Sayaka Shoji - Bach: Sonates et Partitas - Reger: Préludes et Fugues (2011) [Official Digital Download 24bit/44,1kHz] Download

Sayaka Shoji – Bach: Sonates et Partitas – Reger: Préludes et Fugues (2011)
FLAC (tracks) 24 bit/44,1 kHz | Time – 01:46:05 minutes | 1,04 GB | Genre: Classical
Studio Masters, Official Digital Download | Digital Booklet, Front Cover | © Mirare

Sayaka Shoji has paired solo violin sonatas and partitas by Johann Sebastian Bach with counterparts of a sort among the eight preludes and fugues for solo violin by Max Reger. The first pairing begins with Reger’s Prelude and Fugue in G Minor, op. 117/2, which bears a resemblance to Bach’s First Solo Sonata. Shoji reveals a great deal of the intelligence and wit that illuminates Reger’s conception: occasional chromatic lines in the prelude and a fugue that sounds related to Bach’s but with enhancements that lend the work the suggestion of pastiche. Shoji makes these allusions almost playfully, though with a formidable technical command and tonal opulence on the 1729 Récamier Stradivari (can this be the 1727 Récamier Stradivari played by Mischa Elman?). Her personality changes for a heavier and darker reading of Bach’s First Solo Sonata, also in G Minor; the first movement appears in her version more a rhapsody, which may be the way it’s intended, but her reading of the Fuga, though nuanced and allusive, hardly suggests the subtlety and high spirits she demonstrated in Reger’s work.

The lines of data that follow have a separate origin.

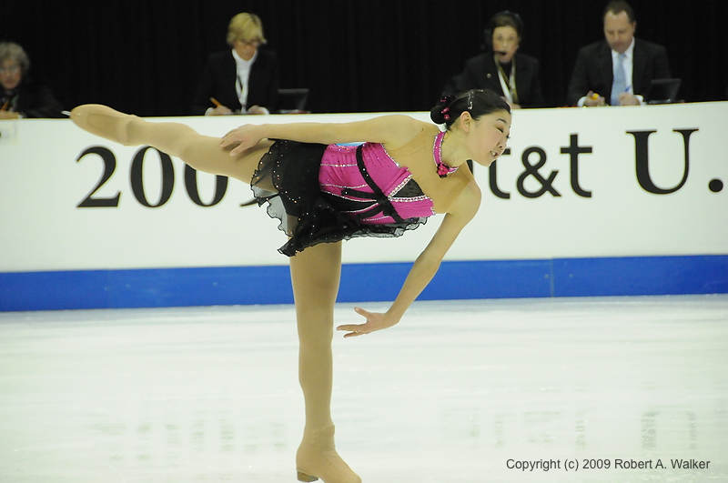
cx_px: 364
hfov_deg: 9.2
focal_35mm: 225
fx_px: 4544
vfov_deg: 6.1
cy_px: 242
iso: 3200
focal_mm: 150
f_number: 5.6
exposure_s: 1/640
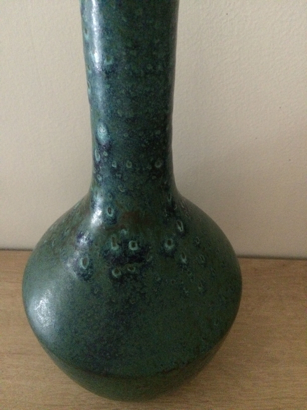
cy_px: 205
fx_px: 343
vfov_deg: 61.7
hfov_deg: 48.2
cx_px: 154
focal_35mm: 29
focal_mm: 4.15
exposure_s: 1/17
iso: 640
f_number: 2.2
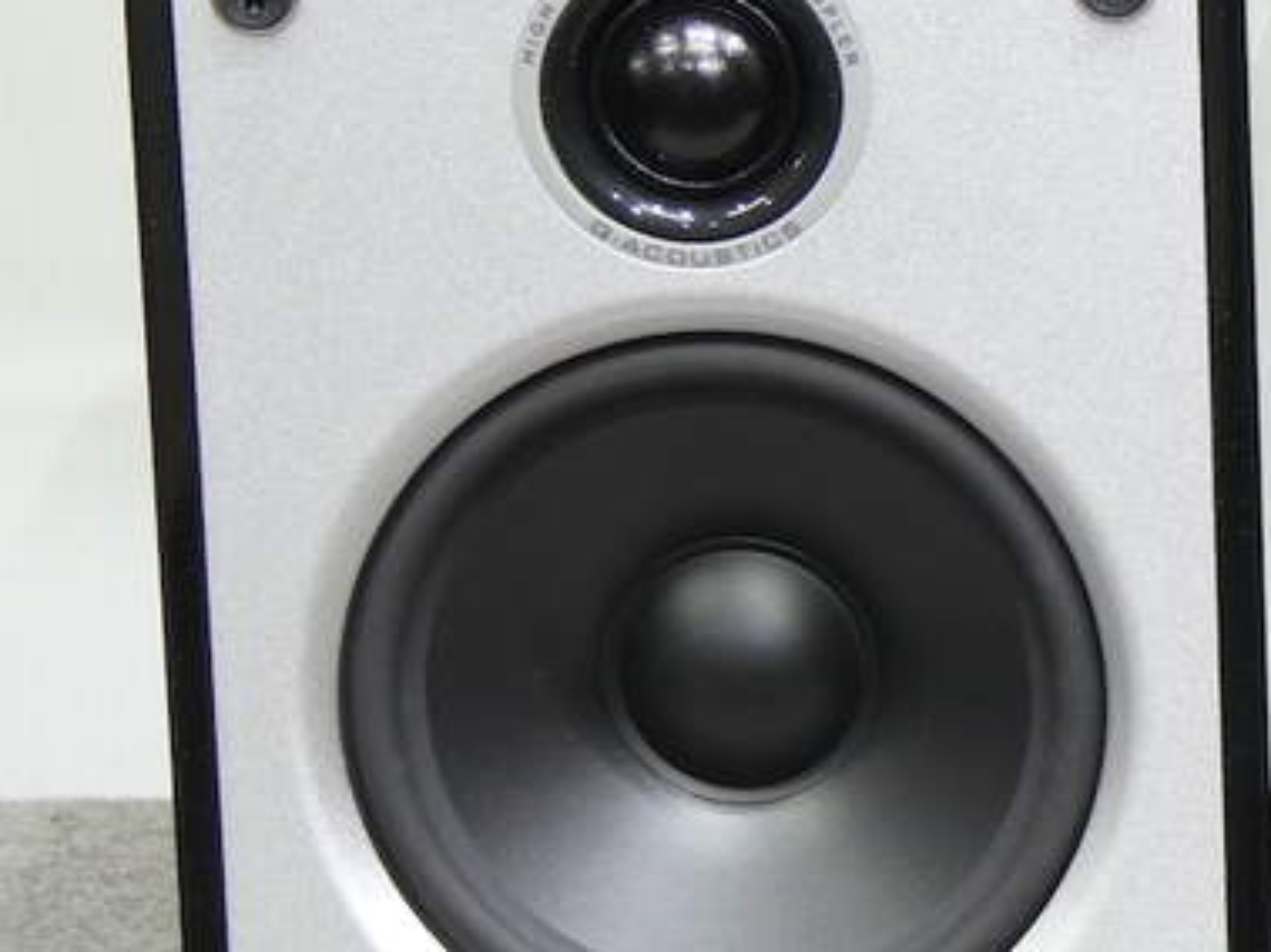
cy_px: 607
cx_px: 1338
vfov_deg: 6.5
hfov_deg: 8.6
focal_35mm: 228
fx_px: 8369
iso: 200
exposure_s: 1/5
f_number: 4.9
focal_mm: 16.1
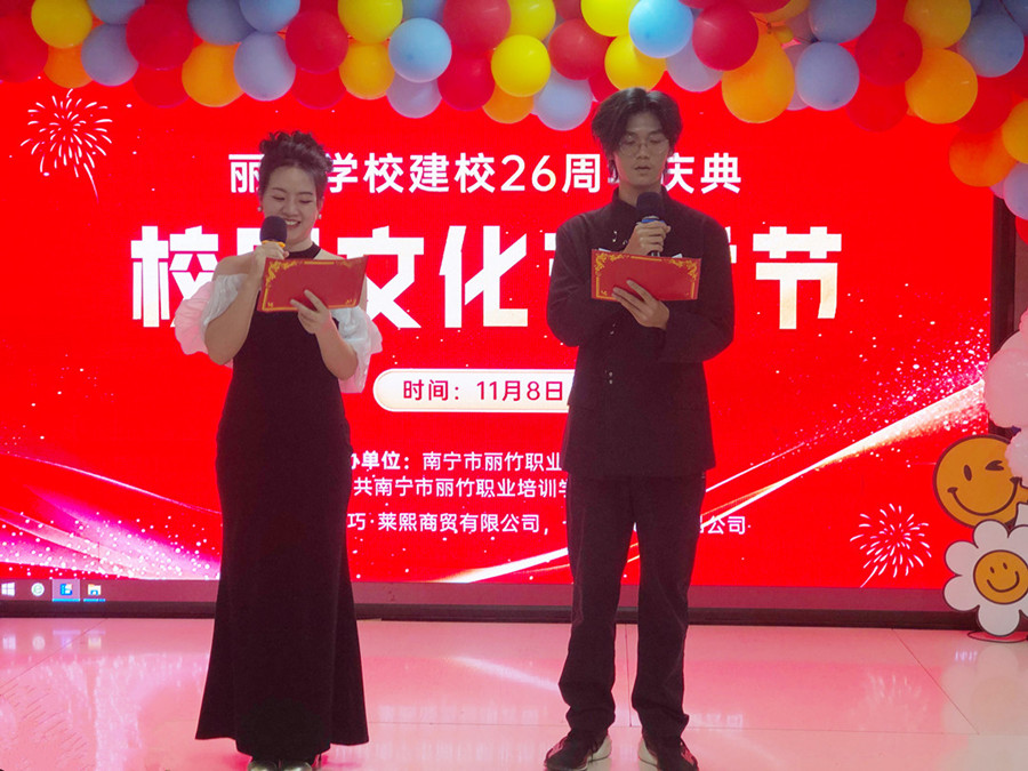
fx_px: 1693
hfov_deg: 33.8
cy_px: 386
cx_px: 514
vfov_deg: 25.7
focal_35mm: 57
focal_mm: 6.6
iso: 20
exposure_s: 1/40
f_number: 2.8
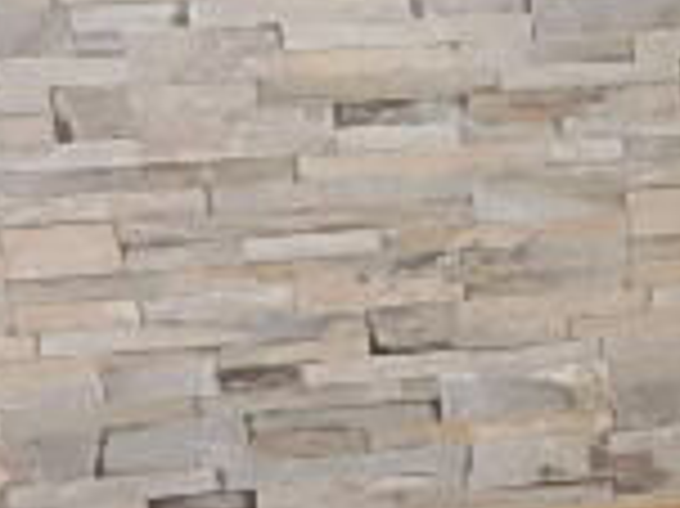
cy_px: 121
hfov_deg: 16.8
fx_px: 1747
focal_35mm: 89
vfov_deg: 16.5
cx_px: 1337
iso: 320
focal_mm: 3.7
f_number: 3.5
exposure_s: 1/30
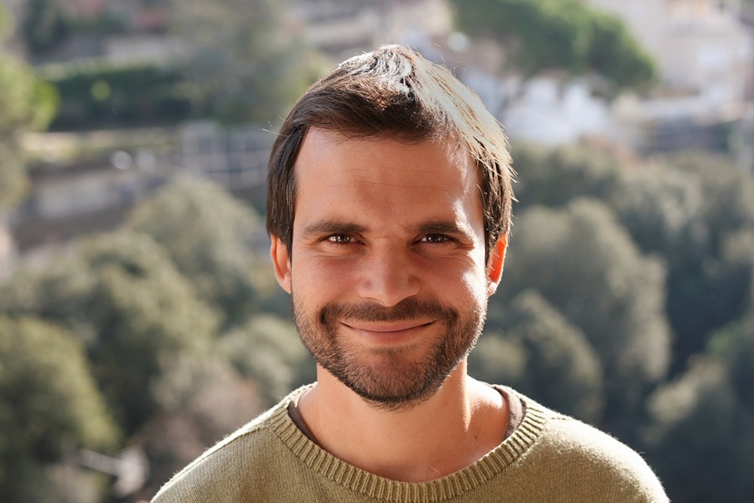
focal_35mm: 82
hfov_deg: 24.8
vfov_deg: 16.7
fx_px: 1718
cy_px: 252
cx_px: 377
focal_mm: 55
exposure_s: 1/200
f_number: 4
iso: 80
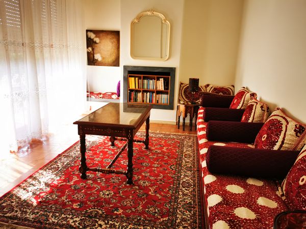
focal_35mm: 27
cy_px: 114
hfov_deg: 65.3
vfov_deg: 51.4
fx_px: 239
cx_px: 153
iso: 50
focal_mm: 5.56
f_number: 1.6
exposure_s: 1/100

The Siciliano similarly may sound fussy (at least at first) to many listeners weaned on more straightforward readings by older violinists, although she gives the impression of sustaining the pedal-like notes. In the finale she strikes a balance between playing the rhythm straightforwardly and constantly shifting the meters with kaleidoscopic unpredictability.